Sergide yer alan çalışmaların bir bölümü CANAN’ın ‘Uzak Orman Yakın Şehir’ fotoğraf serisinden ‘Heybeli I’, ‘Heybeli II’, ‘Heybeli III’, ‘Bomonti I’, ‘Bomonti II’ ve ‘Bomonti III’. Fotoğrafların her birinde sanatçının kendisini çıplak olarak görüyoruz. Son zamanlarda gündemden inmeyen ve sonu gelmeyen tecavüz olaylarına gönderme niteliğindeki bir performans olarak da nitelendirebileceğimiz üçü, Heybeliada, üç tanesi ise Bomonti sokaklarında çekilmiş fotoğraflar. Sokakta çıplak kalma korkusunu karşı tarafa anlatmak isteyen sanatçının Heybeliada’da, doğada ne kadar rahat, kendini bulmuş olduğunu görürken, şehrin sokaklarındayken yüzü ve vücudundaki gerginliği, korkuyu, sinikliği fark ediyoruz. Kadını istediği saatte dışarı çıkamayacak duruma getiren, istediği gibi giyinemeyeceği bir dünyada yaşatan, geç saatte dışarıda olmasının en iyi ihtimalle dayak yiyerek cezalandırılacağı bu günlerde, ataerkil ve sosyal çevre baskısına protesto niteliğindeki bu eserleri, bizi bir daha düşünmeye davet ediyor.
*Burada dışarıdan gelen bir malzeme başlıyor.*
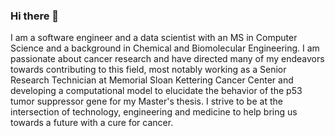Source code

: ### Hi there 👋

I am a software engineer and a data scientist with an MS in Computer Science and a background in Chemical and Biomolecular Engineering. I am passionate about cancer research and have directed many of my endeavors towards contributing to this field, most notably working as a Senior Research Technician at Memorial Sloan Kettering Cancer Center and developing a computational model to elucidate the behavior of the p53 tumor suppressor gene for my Master's thesis. I strive to be at the intersection of technology, engineering and medicine to help bring us towards a future with a cure for cancer.

<!--
**lazraka/lazraka** is a ✨ _special_ ✨ repository because its `README.md` (this file) appears on your GitHub profile.

Here are some ideas to get you started:

- 🔭 I’m currently working on ...
- 🌱 I’m currently learning ...
- 👯 I’m looking to collaborate on ...
- 🤔 I’m looking for help with ...
- 💬 Ask me about ...
- 📫 How to reach me: ...
- 😄 Pronouns: ...
- ⚡ Fun fact: ...
-->
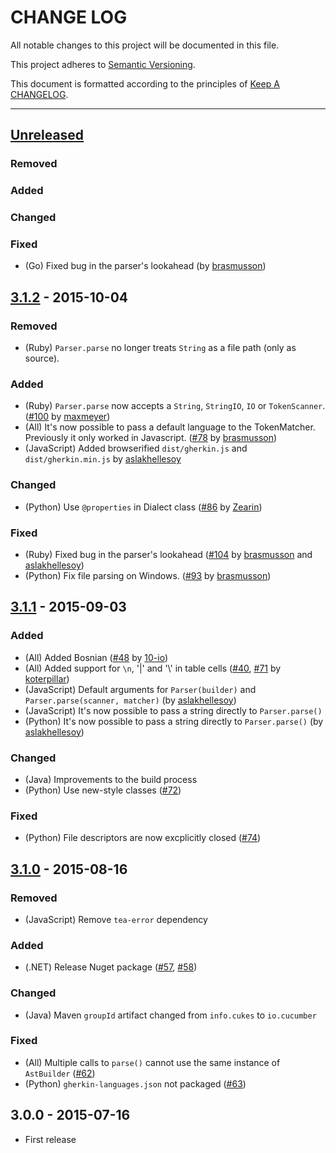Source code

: # CHANGE LOG

All notable changes to this project will be documented in this file.

This project adheres to [Semantic Versioning](http://semver.org).

This document is formatted according to the principles of [Keep A CHANGELOG](http://keepachangelog.com).

----

## [Unreleased][unreleased]

### Removed
### Added
### Changed
### Fixed
* (Go) Fixed bug in the parser's lookahead
  (by [brasmusson](https://github.com/brasmusson))

## [3.1.2] - 2015-10-04

### Removed
* (Ruby) `Parser.parse` no longer treats `String` as a file path (only as source).

### Added
* (Ruby) `Parser.parse` now accepts a `String`, `StringIO`, `IO` or `TokenScanner`.
  ([#100](https://github.com/cucumber/gherkin3/pull/100)
  by [maxmeyer](https://github.com/maxmeyer))
* (All)         It's now possible to pass a default language to the TokenMatcher.
                Previously it only worked in Javascript.
  ([#78](https://github.com/cucumber/gherkin3/issues/78)
   by [brasmusson](https://github.com/brasmusson))
* (JavaScript) Added browserified `dist/gherkin.js` and `dist/gherkin.min.js` by [aslakhellesoy](https://github.com/aslakhellesoy)

### Changed
* (Python) Use `@properties` in Dialect class
  ([#86](https://github.com/cucumber/gherkin3/pull/86)
   by [Zearin](https://github.com/Zearin))

### Fixed
* (Ruby) Fixed bug in the parser's lookahead
  ([#104](https://github.com/cucumber/gherkin3/issues/104)
  by [brasmusson](https://github.com/brasmusson)
  and [aslakhellesoy](https://github.com/aslakhellesoy))
* (Python) Fix file parsing on Windows.
  ([#93](https://github.com/cucumber/gherkin3/issues/93)
   by [brasmusson](https://github.com/brasmusson))

## [3.1.1] - 2015-09-03

### Added
* (All)         Added Bosnian
  ([#48](https://github.com/cucumber/gherkin3/pull/48)
   by [10-io](https://github.com/10-io))
* (All)         Added support for `\n`, '\|' and '\\' in table cells
  ([#40](https://github.com/cucumber/gherkin3/issues/40),
   [#71](https://github.com/cucumber/gherkin3/pull/71)
   by [koterpillar](https://github.com/koterpillar))
* (JavaScript)  Default arguments for `Parser(builder)` and `Parser.parse(scanner, matcher)`
  (by [aslakhellesoy](https://github.com/aslakhellesoy))
* (JavaScript)  It's now possible to pass a string directly to `Parser.parse()`
* (Python)      It's now possible to pass a string directly to `Parser.parse()`
  (by [aslakhellesoy](https://github.com/aslakhellesoy))


### Changed
* (Java)        Improvements to the build process
* (Python)      Use new-style classes
  ([#72](https://github.com/cucumber/gherkin3/pull/72))

### Fixed
* (Python) File descriptors are now excplicitly closed
  ([#74](https://github.com/cucumber/gherkin3/pull/74))

## [3.1.0] - 2015-08-16

### Removed
* (JavaScript) Remove `tea-error` dependency

### Added
* (.NET) Release Nuget package
  ([#57](https://github.com/cucumber/gherkin3/issues/57),
   [#58](https://github.com/cucumber/gherkin3/issues/58))

### Changed
* (Java) Maven `groupId` artifact changed from `info.cukes` to `io.cucumber`

### Fixed
* (All) Multiple calls to `parse()` cannot use the same instance of `AstBuilder`
  ([#62](https://github.com/cucumber/gherkin3/issues/62))
* (Python) `gherkin-languages.json` not packaged
  ([#63](https://github.com/cucumber/gherkin3/issues/63))


## 3.0.0 - 2015-07-16

* First release

[unreleased]: https://github.com/cucumber/gherkin3/compare/v3.1.1...HEAD
[3.1.2]:      https://github.com/cucumber/gherkin3/compare/v3.1.1...v3.1.2
[3.1.1]:      https://github.com/cucumber/gherkin3/compare/v3.1.0...v3.1.1
[3.1.0]:      https://github.com/cucumber/gherkin3/compare/v3.0.0...v3.1.0
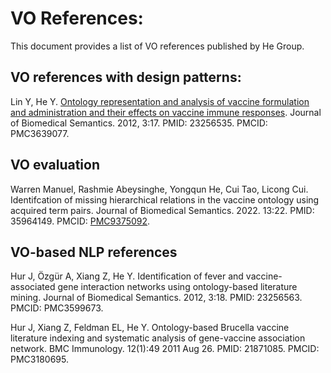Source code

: # VO References:

This document provides a list of VO references published by He Group.  

## VO references with design patterns:

Lin Y, He Y. [Ontology representation and analysis of vaccine formulation and administration and their effects on vaccine immune responses](https://jbiomedsem.biomedcentral.com/articles/10.1186/2041-1480-3-17). Journal of Biomedical Semantics. 2012, 3:17. PMID: 23256535. PMCID: PMC3639077.

## VO evaluation

Warren Manuel, Rashmie Abeysinghe, Yongqun He, Cui Tao, Licong Cui. Identifcation of missing hierarchical relations in the vaccine ontology using acquired term pairs. Journal of Biomedical Semantics. 2022. 13:22. PMID: 35964149. PMCID: [PMC9375092](https://www.ncbi.nlm.nih.gov/pmc/articles/PMC9375092/).



## VO-based NLP references

Hur J, Özgür A, Xiang Z, He Y. Identification of fever and vaccine-associated gene interaction networks using ontology-based literature mining. Journal of Biomedical Semantics. 2012, 3:18. PMID: 23256563. PMCID: PMC3599673.

Hur J, Xiang Z, Feldman EL, He Y. Ontology-based Brucella vaccine literature indexing and systematic analysis of gene-vaccine association network. BMC Immunology. 12(1):49 2011 Aug 26. PMID: 21871085. PMCID: PMC3180695.

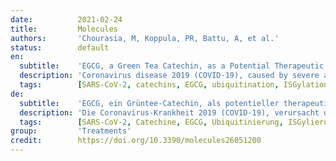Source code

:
 ```yaml
---
date:          2021-02-24
title:         Molecules
authors:       'Chourasia, M, Koppula, PR, Battu, A, et al.'
status:        default
en:
  subtitle:    'EGCG, a Green Tea Catechin, as a Potential Therapeutic Agent for Symptomatic and Asymptomatic SARS-CoV-2 Infection'
  description: 'Coronavirus disease 2019 (COVID-19), caused by severe acute respiratory syndrome coronavirus 2 (SARS-CoV-2), has emerged to be the greatest threat to humanity in the modern world and has claimed nearly 2.2 million lives worldwide. The United States alone accounts for more than one fourth of 100 million COVID-19 cases across the globe. Although vaccination against SARS-CoV-2 has begun, its efficacy in preventing a new or repeat COVID-19 infection in immunized individuals is yet to be determined. Calls for repurposing of existing, approved, drugs that target the inflammatory condition in COVID-19 are growing. Our initial gene ontology analysis predicts a similarity between SARS-CoV-2 induced inflammatory and immune dysregulation and the pathophysiology of rheumatoid arthritis. Interestingly, many of the drugs related to rheumatoid arthritis have been found to be lifesaving and contribute to lower COVID-19 morbidity. We also performed in silico investigation of binding of epigallocatechin gallate (EGCG), a well-known catechin, and other catechins on viral proteins and identified papain-like protease protein (PLPro) as a binding partner. Catechins bind to the S1 ubiquitin-binding site of PLPro, which might inhibit its protease function and abrogate SARS-CoV-2 inhibitory function on ubiquitin proteasome system and interferon stimulated gene system. In the realms of addressing inflammation and how to effectively target SARS-CoV-2 mediated respiratory distress syndrome, we review in this article the available knowledge on the strategic placement of EGCG in curbing inflammatory signals and how it may serve as a broad spectrum therapeutic in asymptomatic and symptomatic COVID-19 patients.'
  tags:        [SARS-CoV-2, catechins, EGCG, ubiquitination, ISGylation, inflammation, rheumatoid arthritis, vaccines, PLPro]
de:
  subtitle:    'EGCG, ein Grüntee-Catechin, als potentieller therapeutischer Wirkstoff für symptomatische und asymptomatische SARS-CoV-2-Infektionen'
  description: 'Die Coronavirus-Krankheit 2019 (COVID-19), verursacht durch das schwere akute respiratorische Syndrom Coronavirus 2 (SARS-CoV-2), hat sich zur größten Bedrohung der Menschheit in der modernen Welt entwickelt und weltweit fast 2,2 Millionen Menschenleben gefordert. Allein auf die Vereinigten Staaten entfällt mehr als ein Viertel der 100 Millionen COVID-19-Fälle in der Welt. Obwohl mit der Impfung gegen SARS-CoV-2 begonnen wurde, muss ihre Wirksamkeit bei der Verhinderung einer neuen oder erneuten COVID-19-Infektion bei geimpften Personen noch ermittelt werden. Der Ruf nach einer Neuausrichtung bestehender, bereits zugelassener Medikamente, die auf den Entzündungszustand bei COVID-19 abzielen, wird immer lauter. Unsere erste Gen-Ontologie-Analyse sagt eine Ähnlichkeit zwischen der durch SARS-CoV-2 ausgelösten Entzündungs- und Immundysregulation und der Pathophysiologie der rheumatoiden Arthritis voraus. Interessanterweise haben sich viele der Medikamente, die mit rheumatoider Arthritis in Zusammenhang stehen, als lebensrettend erwiesen und tragen zu einer geringeren COVID-19-Morbidität bei. Wir haben auch in silico die Bindung von Epigallocatechingallat (EGCG), einem bekannten Catechin, und anderen Catechinen an virale Proteine untersucht und das papainartige Proteaseprotein (PLPro) als Bindungspartner identifiziert. Catechine binden an die S1-Ubiquitin-Bindungsstelle von PLPro, was dessen Proteasefunktion hemmen und die hemmende Wirkung von SARS-CoV-2 auf das Ubiquitin-Proteasom-System und das durch Interferon stimulierte Gensystem aufheben könnte. Im Bereich der Entzündungsbekämpfung und der wirksamen Bekämpfung des SARS-CoV-2-vermittelten Atemnotsyndroms wird in diesem Artikel das verfügbare Wissen über die strategische Platzierung von EGCG bei der Eindämmung von Entzündungssignalen und seine mögliche Funktion als Breitspektrum-Therapeutikum bei asymptomatischen und symptomatischen COVID-19-Patienten zusammengefasst.' 
  tags:        [SARS-CoV-2, Catechine, EGCG, Ubiquitinierung, ISGylierung, Entzündung, rheumatoide Arthritis, Impfstoffe, PLPro]
group:         'Treatments'
credit:        https://doi.org/10.3390/molecules26051200
---
```

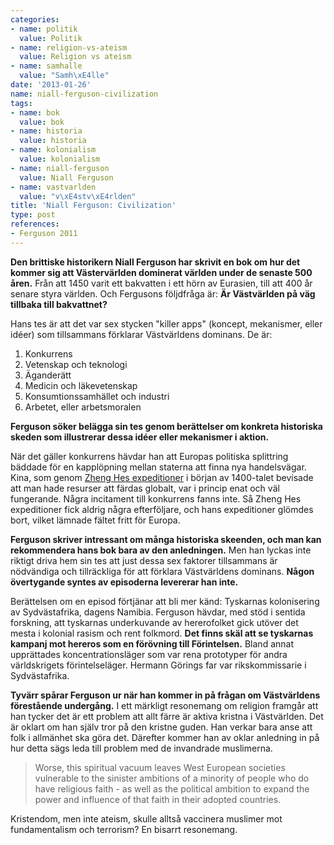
 ```yaml
---
categories:
- name: politik
  value: Politik
- name: religion-vs-ateism
  value: Religion vs ateism
- name: samhalle
  value: "Samh\xE4lle"
date: '2013-01-26'
name: niall-ferguson-civilization
tags:
- name: bok
  value: bok
- name: historia
  value: historia
- name: kolonialism
  value: kolonialism
- name: niall-ferguson
  value: Niall Ferguson
- name: vastvarlden
  value: "v\xE4stv\xE4rlden"
title: 'Niall Ferguson: Civilization'
type: post
references:
- Ferguson 2011
---
```

**Den brittiske historikern Niall Ferguson har skrivit en bok om hur det kommer sig att Västervärlden dominerat världen under de senaste 500 åren.** Från att 1450 varit ett bakvatten i ett hörn av Eurasien, till att 400 år senare styra världen. Och Fergusons följdfråga är: **Är Västvärlden på väg tillbaka till bakvattnet?**

Hans tes är att det var sex stycken "killer apps" (koncept, mekanismer, eller idéer) som tillsammans förklarar Västvärldens dominans. De är:

1. Konkurrens
2. Vetenskap och teknologi
3. Äganderätt
4. Medicin och läkevetenskap
5. Konsumtionssamhället och industri
6. Arbetet, eller arbetsmoralen

**Ferguson söker belägga sin tes genom berättelser om konkreta historiska skeden som illustrerar dessa idéer eller mekanismer i aktion.**

När det gäller konkurrens hävdar han att Europas politiska splittring bäddade för en kapplöpning mellan staterna att finna nya handelsvägar. Kina, som genom [Zheng Hes expeditioner](http://sv.wikipedia.org/wiki/Zheng_He) i början av 1400-talet bevisade att man hade resurser att färdas globalt, var i princip enat och väl fungerande. Några incitament till konkurrens fanns inte. Så Zheng Hes expeditioner fick aldrig några efterföljare, och hans expeditioner glömdes bort, vilket lämnade fältet fritt för Europa.

**Ferguson skriver intressant om många historiska skeenden, och man kan rekommendera hans bok bara av den anledningen.** Men han lyckas inte riktigt driva hem sin tes att just dessa sex faktorer tillsammans är nödvändiga och tillräckliga för att förklara Västvärldens dominans. **Någon övertygande syntes av episoderna levererar han inte.**

Berättelsen om en episod förtjänar att bli mer känd: Tyskarnas kolonisering av Sydvästafrika, dagens Namibia. Ferguson hävdar, med stöd i sentida forskning, att tyskarnas underkuvande av hererofolket gick utöver det mesta i kolonial rasism och rent folkmord. **Det finns skäl att se tyskarnas kampanj mot hereros som en förövning till Förintelsen.** Bland annat upprättades koncentrationsläger som var rena prototyper för andra världskrigets förintelseläger. Hermann Görings far var rikskommissarie  i Sydvästafrika.

**Tyvärr spårar Ferguson ur när han kommer in på frågan om Västvärldens förestående undergång.** I ett märkligt resonemang om religion framgår att han tycker det är ett problem att allt färre är aktiva kristna i Västvärlden. Det är oklart om han själv tror på den kristne guden. Han verkar bara anse att folk i allmänhet ska göra det. Därefter kommer han av oklar anledning in på hur detta sägs leda till problem med de invandrade muslimerna.

> Worse, this spiritual vacuum leaves West European societies vulnerable to the sinister ambitions of a minority of people who do have religious faith - as well as the political ambition to expand the power and influence of that faith in their adopted countries.

Kristendom, men inte ateism, skulle alltså vaccinera muslimer mot fundamentalism och terrorism? En bisarrt resonemang.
‘Güve Korkusu’nda mitolojik bir karakter olan Medusa ele alınmış. Üç büyük dinde de adı geçen Âdem ve Havva, CANAN’ın kendisinin ve kocasının yüzünü alarak hayat bulmuş sergide. Kadının en başından beri kötü gösterildiği hatırlatılmak istenmiş. Resmin üst tarafı kıpkırmızı elmalar, altın yaldızlı yıldızlarla parlarken alt tarafında köklerini salmış mitsel hayat ağacının etrafında solucanlar, böcekler yer alıyor. Günlük güneşlik görünen gerçeğin ardını yansıtıyor. ‘Dallarında Ballı Meyveler’ eseri ise cennete giden kadınlar cehenneme giden kadınlar ayrımını yapıyor.

‘Gece’, ‘Ay ışığı’, ‘Rüya Rüya Rüya’ adlı eserlerinde kadının mitolojik figürler tarafından köleleştirilmiş, cinsel istismara uğrayan, arka plana atılmış halleri işleniyor. Kâğıt üzerine yapılmış gravür eserlerinden üçünü görüyoruz sergide. Kendisini kullanan CANAN, ‘Şeffaf Karakol 1-2-3’ eseriyle karşımıza çıkıyor. Öğrencilik yıllarında etkilendiği olayları tüm şeffaflığıyla, çıplaklığıyla ortaya koyuyor sanatçı.

Serginin son eseri ise ‘Zifiri Karanlık’, pleksi ve neonla Suriyeli mültecileri düşünerek oluşturulmuş bir çalışma. Çoğumuzun tatil yapmak için bulunduğumuz denizlerde, sahillerde, plastik botlar içerisinde yaşam mücadelesi veren insanlara, bu karanlık ortamda birazda olsa umut ışığı olunmak istenmiş. 

Galerinin diğer mekânında ise sanatçının bilgisayarını ve yaşamını hackleyen adama olan aşkını anlattığı ‘Hezeyan’ isimli videosu sergileniyor. Hayatımızı, küçük sıkıntılarımız olsa da, güzel yaşıyor gibi görünsek de, aslında her şeyin bir boyalı yüz olduğunu gösteren ‘Işıl Işıl Karanlık’  sergisi, 27 Şubat’a kadar Rampa Galeri’de görülebilir.